According to a report published by the Fraser Institute in 2023, the average wait time for an ultrasound in Canada was 5.3 weeks. The average wait time for an MRI was 12.9 weeks, and for a CT scan, the average wait time was 6.6 weeks. According to hospital websites, the average wait time for these services in Waterloo Region is 200 days or 26 weeks.

For residents like Jha, these wait times can put their health at risk. Jha was diagnosed with a bacterial infection in his stomach; after waiting nearly seven hours in the Saint Mary’s emergency room, he was told he would need an ultrasound to confirm his diagnosis and rule out the need for surgery. Despite this, he was told he would have to wait nearly three months for an ultrasound.

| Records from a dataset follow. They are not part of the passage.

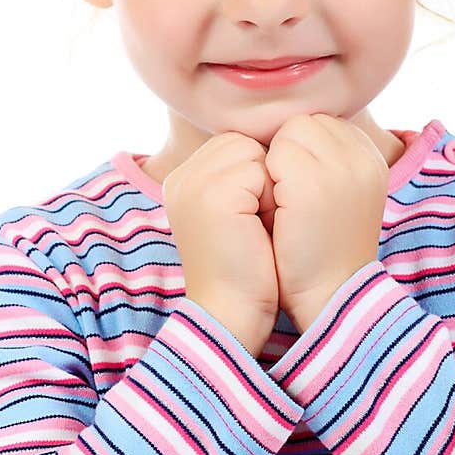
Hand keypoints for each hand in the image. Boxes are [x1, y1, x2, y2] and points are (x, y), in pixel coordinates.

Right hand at [163, 132, 279, 356]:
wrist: (232, 312)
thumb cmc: (245, 268)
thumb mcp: (235, 213)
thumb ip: (238, 176)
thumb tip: (273, 145)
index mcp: (183, 179)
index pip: (235, 144)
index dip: (257, 176)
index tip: (250, 218)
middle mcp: (182, 176)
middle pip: (244, 143)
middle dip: (263, 178)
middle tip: (253, 224)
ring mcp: (194, 183)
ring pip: (254, 152)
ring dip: (269, 188)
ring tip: (256, 227)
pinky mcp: (213, 194)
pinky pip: (261, 171)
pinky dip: (271, 200)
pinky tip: (258, 231)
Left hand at [264, 114, 388, 332]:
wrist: (328, 295)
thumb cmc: (324, 247)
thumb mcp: (338, 192)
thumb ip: (325, 157)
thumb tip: (288, 129)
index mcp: (371, 157)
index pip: (321, 124)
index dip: (300, 152)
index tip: (301, 189)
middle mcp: (361, 156)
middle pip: (304, 123)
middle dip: (287, 152)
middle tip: (290, 198)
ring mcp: (338, 168)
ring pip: (287, 134)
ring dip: (274, 164)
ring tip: (285, 204)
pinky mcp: (310, 184)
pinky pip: (271, 155)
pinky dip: (264, 180)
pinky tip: (275, 211)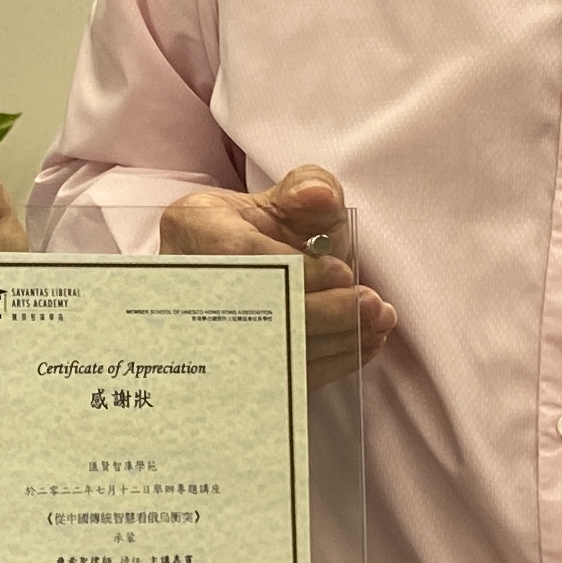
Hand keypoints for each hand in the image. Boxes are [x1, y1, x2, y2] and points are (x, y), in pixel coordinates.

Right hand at [161, 162, 396, 382]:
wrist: (257, 263)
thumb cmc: (272, 227)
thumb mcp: (291, 194)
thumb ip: (308, 186)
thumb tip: (318, 196)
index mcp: (193, 226)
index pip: (238, 254)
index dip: (295, 270)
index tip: (342, 273)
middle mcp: (184, 281)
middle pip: (249, 310)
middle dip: (321, 312)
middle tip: (369, 306)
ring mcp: (201, 329)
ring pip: (264, 350)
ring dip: (331, 341)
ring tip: (376, 325)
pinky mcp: (229, 363)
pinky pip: (276, 375)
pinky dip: (326, 363)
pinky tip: (361, 345)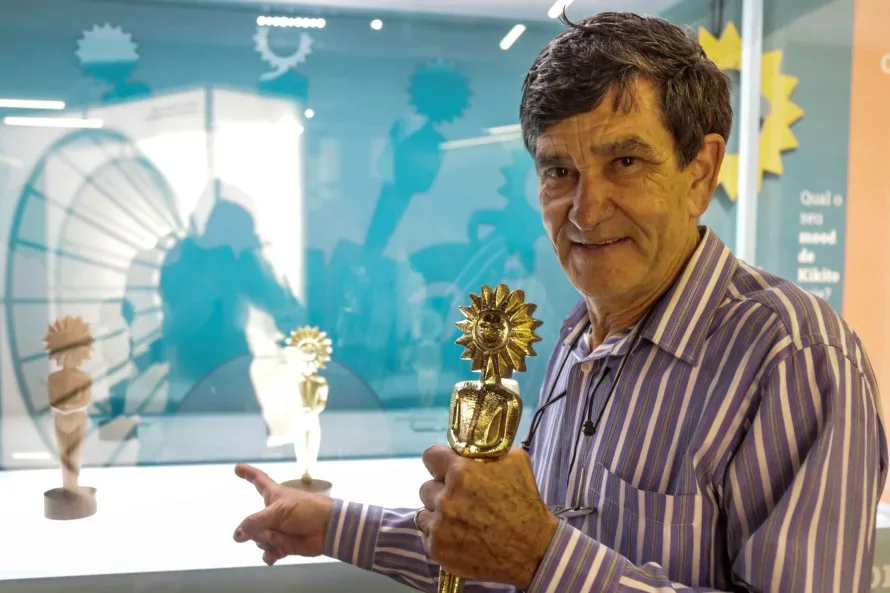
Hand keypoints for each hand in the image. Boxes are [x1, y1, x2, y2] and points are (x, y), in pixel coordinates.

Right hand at [232, 464, 333, 564]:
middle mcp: (273, 512)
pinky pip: (268, 552)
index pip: (258, 480)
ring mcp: (277, 529)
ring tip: (281, 540)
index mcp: (273, 495)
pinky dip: (270, 555)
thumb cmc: (306, 511)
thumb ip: (255, 523)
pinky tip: (274, 556)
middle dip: (259, 530)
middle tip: (273, 531)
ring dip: (267, 542)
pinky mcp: (284, 543)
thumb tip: (236, 536)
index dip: (247, 473)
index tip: (237, 467)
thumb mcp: (278, 512)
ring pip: (258, 538)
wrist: (327, 529)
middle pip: (252, 522)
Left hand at [416, 445, 557, 588]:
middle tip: (460, 499)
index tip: (445, 468)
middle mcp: (446, 499)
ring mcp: (439, 526)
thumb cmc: (526, 504)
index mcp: (461, 473)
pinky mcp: (437, 549)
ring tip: (460, 520)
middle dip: (441, 490)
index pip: (430, 456)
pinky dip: (440, 536)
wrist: (533, 551)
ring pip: (424, 512)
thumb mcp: (517, 462)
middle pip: (426, 487)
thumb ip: (489, 450)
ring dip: (438, 514)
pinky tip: (459, 536)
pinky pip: (427, 535)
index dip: (439, 461)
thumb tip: (472, 445)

“I couldn’t believe it,” said Jha, “my health was seriously in danger, and they were going to make me wait.”

According to Nicole Bingeman, a Registered Nurse at Saint Mary’s Hospital, the issue stems from a shortage of staff and equipment.

“There’s just not enough people in the field; there’s a big shortage of ultrasound techs, CT techs, and MRI techs,” said Bingeman, “and even if we had more, we also don’t have the infrastructure for it.”

Earlier this month, Saint Mary’s Hospital welcomed its first MRI machine, bringing the total number of MRI machines in the region up to two. Despite this wait, times in the region have not changed, and neither has the number of technicians to run the machine.

 According to Bingeman, these specialized technicians’ employment in smaller clinics has more benefits compared to hospitals.  

“Pay is pretty comparable throughout, so why would they want to come work in a hospital where it might be functioning 24 hours a day, but they could work a nine-to-five, Monday-to-Friday job somewhere else.”

The average salary for a diagnostic imaging technician in Ontario is $76,791 annually, nearly $30,000 higher than in provinces such as British Columbia and Manitoba.

Bingeman says that unless hospitals receive more funding, the chances of new equipment and competitive wages are low, which could lead the region to see even longer wait times in the future.